* TASK *
Reproduce exactly the line that contains "(275, 300) = (133, 269): orange" and all lines that follow it in the records below, ending with the last one.

****

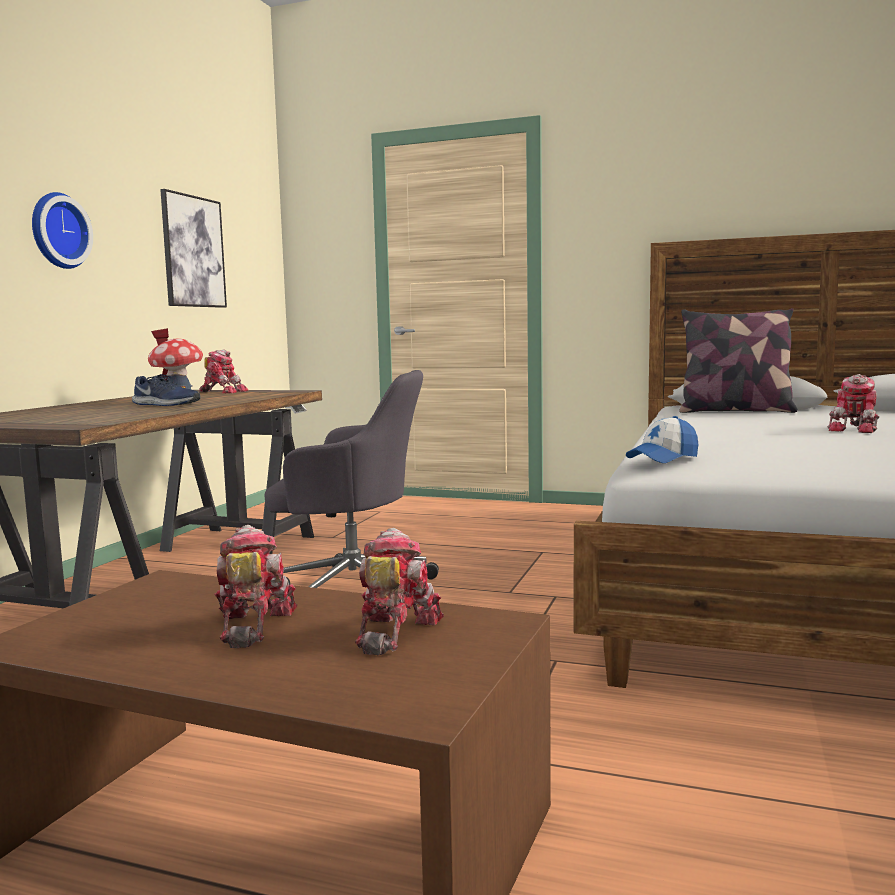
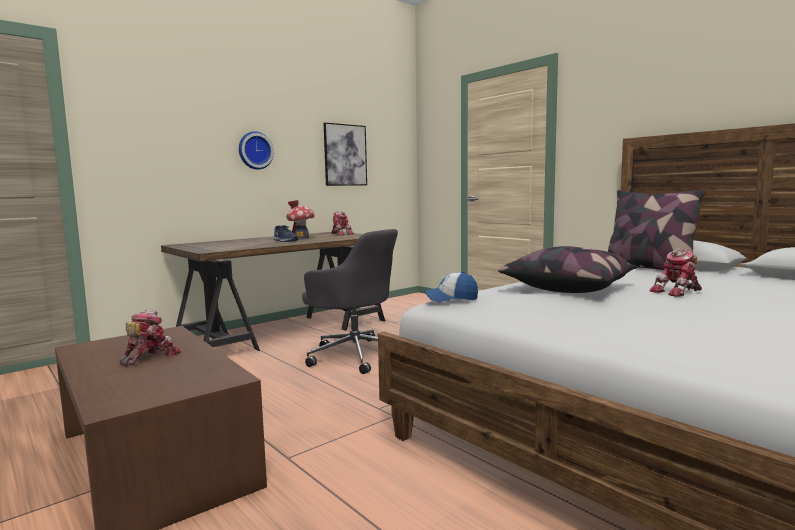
camera: 30 degrees right, 0 degrees up
(393, 631) = (184, 372): toy robot -> none
(741, 436) = (568, 288): none -> pillow

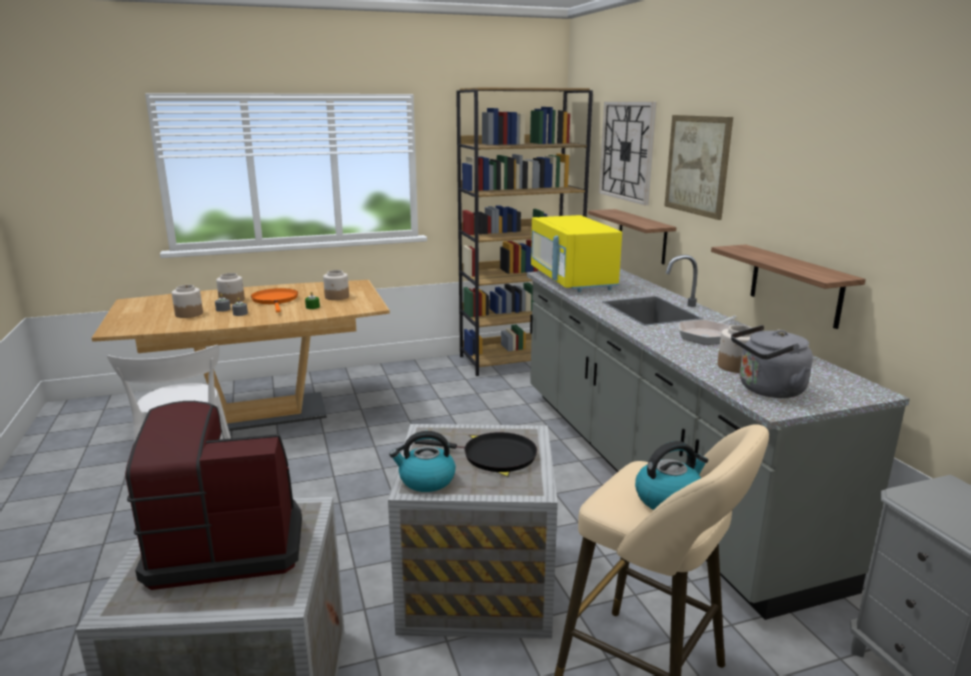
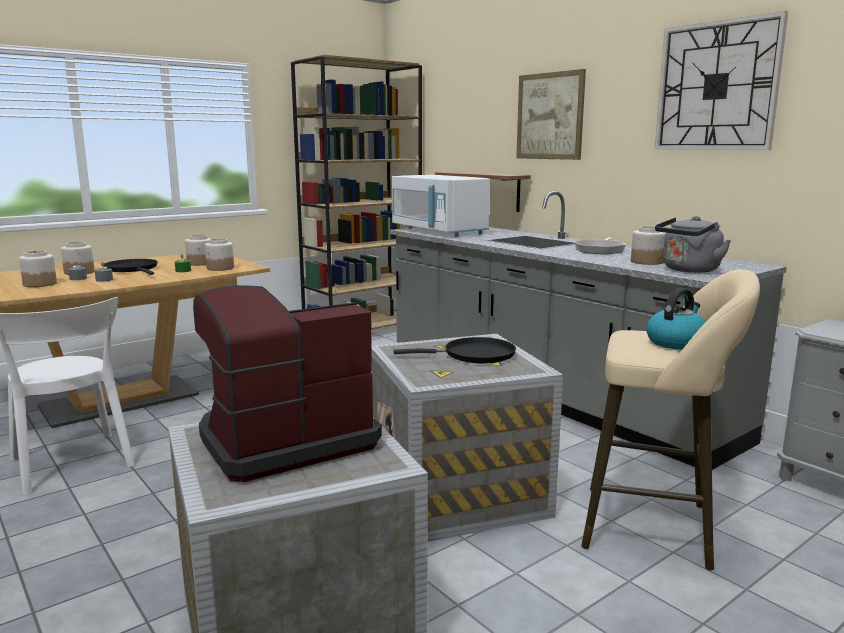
camera: 20 degrees left, 5 degrees down
(275, 300) = (133, 269): orange frying pan -> black frying pan
(346, 306) = (220, 268): none -> jar
(426, 480) = (431, 376): kettle -> none
(572, 280) = (439, 231): yellow microwave -> white microwave
(627, 151) = (467, 116): wall clock -> wall clock (716, 86)
(795, 285) = (663, 201): shelf -> none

****

* SOLUTION FOR THIS PROBLEM *
(275, 300) = (133, 269): orange frying pan -> black frying pan
(346, 306) = (220, 268): none -> jar
(426, 480) = (431, 376): kettle -> none
(572, 280) = (439, 231): yellow microwave -> white microwave
(627, 151) = (467, 116): wall clock -> wall clock (716, 86)
(795, 285) = (663, 201): shelf -> none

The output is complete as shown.